Andreu Navarra Ordoño (Barcelona, 1981) obtuvo el Premio Extraordinario de Licenciatura en 2003 y se doctoró en Filología Hispánica en 2010 con la tesis titulada “José María Salaverría, escritor y periodista (1904-1940)”. Actualmente trabaja como investigador en el Departamento de Historia Moderna y Contemporánea de la Universidad Autónoma de Barcelona y estudia la dialéctica hispanocatalana entre 1874 y 1939. 

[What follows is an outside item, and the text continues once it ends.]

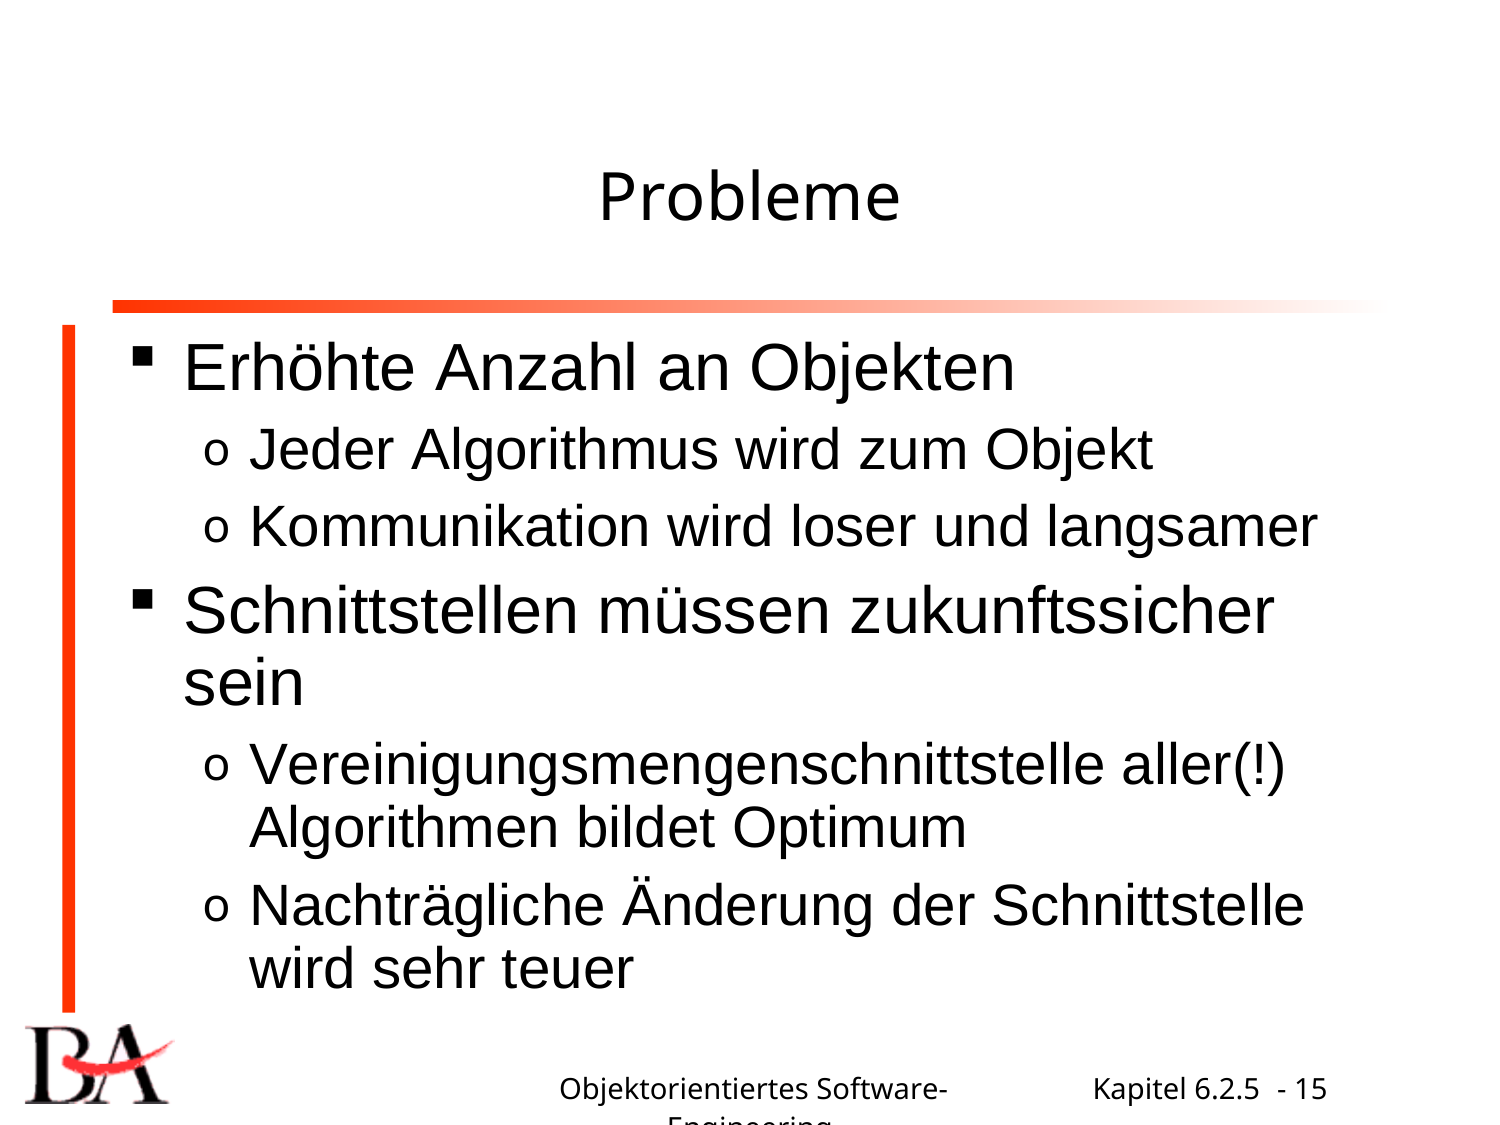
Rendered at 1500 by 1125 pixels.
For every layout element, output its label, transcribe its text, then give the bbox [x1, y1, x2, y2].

Ha publicado los poemarios Suicidio Súbito (Barcelona, 2006), Fiebre y ciudad (Madrid, 2009, libro objeto con fotografías de Isabel Huete) y Canciones del Bloque (Barcelona, 2010). Coordinó y prologó la antología Domicilio de Nadie. Muestra de una nueva poesía barcelonesa (San Juan de Puerto Rico, 2008). Es autor, además, del doble ensayo Dos Modernidades: Juan Benet y Ana María Moix (Badajoz, 2006). Publica también artículos relacionados con su campo de investigación –la relación entre escritura y poder político en la España de principios de siglo XX– en revistas filológicas y libros colectivos, y colabora periódicamente como críticio literario en las revistas virtuales Periódico de Poesía (Universidad Autónoma de México) y Babab (www.babab.com).